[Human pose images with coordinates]
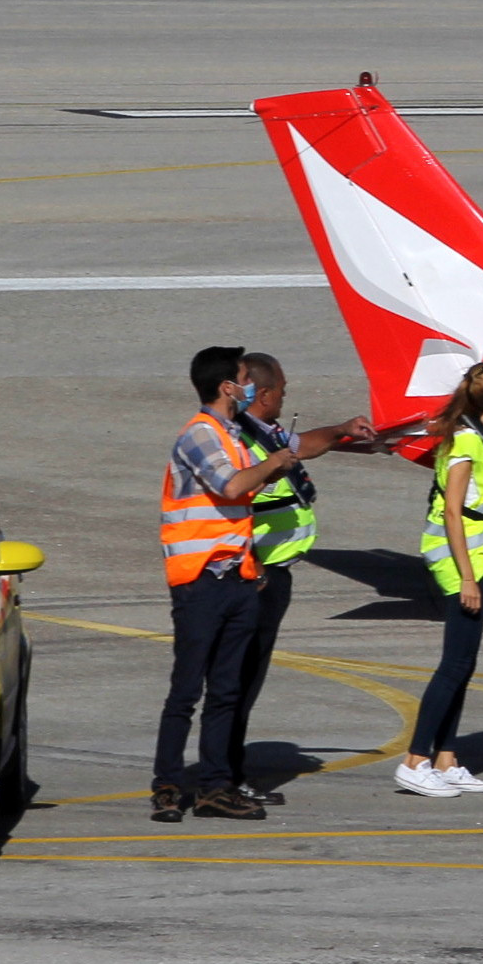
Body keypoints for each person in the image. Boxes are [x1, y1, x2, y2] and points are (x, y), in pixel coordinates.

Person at [152, 345, 300, 824]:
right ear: (227, 387)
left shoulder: (231, 434)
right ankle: (169, 784)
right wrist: (274, 463)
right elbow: (232, 487)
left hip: (236, 578)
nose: (249, 385)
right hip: (201, 582)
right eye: (242, 377)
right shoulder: (200, 434)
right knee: (186, 691)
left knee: (226, 691)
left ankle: (216, 786)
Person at [225, 351, 379, 807]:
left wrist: (340, 430)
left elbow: (303, 444)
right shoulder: (241, 443)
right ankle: (226, 777)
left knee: (246, 678)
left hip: (271, 576)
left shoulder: (261, 433)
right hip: (256, 577)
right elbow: (234, 504)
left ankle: (226, 771)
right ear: (266, 395)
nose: (285, 398)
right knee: (241, 679)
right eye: (283, 392)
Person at [401, 360, 483, 799]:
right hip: (461, 563)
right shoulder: (467, 442)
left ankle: (446, 758)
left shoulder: (477, 437)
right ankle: (415, 759)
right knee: (453, 664)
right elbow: (452, 511)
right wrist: (467, 577)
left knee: (464, 664)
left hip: (480, 559)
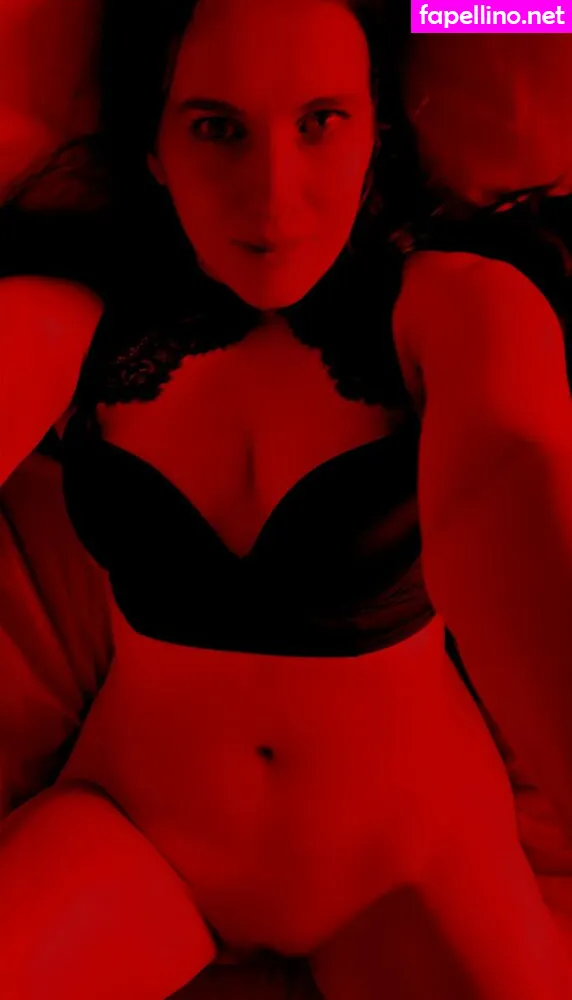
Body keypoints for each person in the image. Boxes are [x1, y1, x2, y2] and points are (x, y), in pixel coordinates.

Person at [1, 1, 572, 997]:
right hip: (138, 834)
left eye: (319, 121)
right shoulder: (69, 320)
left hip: (411, 861)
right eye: (217, 127)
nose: (274, 195)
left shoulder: (460, 305)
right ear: (154, 149)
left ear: (375, 130)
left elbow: (509, 482)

**Task details:**
Your reply should be the entries copied exactly, with all images omitted.

**Exercise result:**
Body keypoints for each person in the image. Boxes are [x1, y1, x2, y2] and points are (x, y), in pixel coordinates.

Person at [152, 345, 300, 824]:
right ear: (227, 387)
left shoulder: (231, 434)
right ankle: (169, 784)
right wrist: (274, 463)
right elbow: (232, 487)
left hip: (236, 578)
nose: (249, 385)
right hip: (201, 582)
right eye: (242, 377)
right shoulder: (200, 434)
right knee: (186, 691)
left knee: (226, 691)
left ankle: (216, 786)
Person at [225, 351, 379, 807]:
left wrist: (340, 430)
left elbow: (303, 444)
right shoulder: (241, 443)
right ankle: (226, 777)
left knee: (246, 678)
left hip: (271, 576)
left shoulder: (261, 433)
right hip: (256, 577)
right elbow: (234, 504)
left ankle: (226, 771)
right ear: (266, 395)
nose: (285, 398)
right knee: (241, 679)
right eye: (283, 392)
Person at [401, 360, 483, 799]:
right hip: (461, 563)
right shoulder: (467, 442)
left ankle: (446, 758)
left shoulder: (477, 437)
right ankle: (415, 759)
right knee: (453, 664)
right elbow: (452, 511)
right wrist: (467, 577)
left knee: (464, 664)
left hip: (480, 559)
Body keypoints for each person in the image. Boxes are [x1, y1, x2, y2] and points are (x, y), in pixel coordinates.

Person at [1, 1, 572, 997]:
right hip: (138, 834)
left eye: (319, 121)
right shoulder: (69, 320)
left hip: (411, 861)
right eye: (217, 127)
nose: (274, 195)
left shoulder: (460, 305)
right ear: (154, 149)
left ear: (375, 130)
left elbow: (509, 482)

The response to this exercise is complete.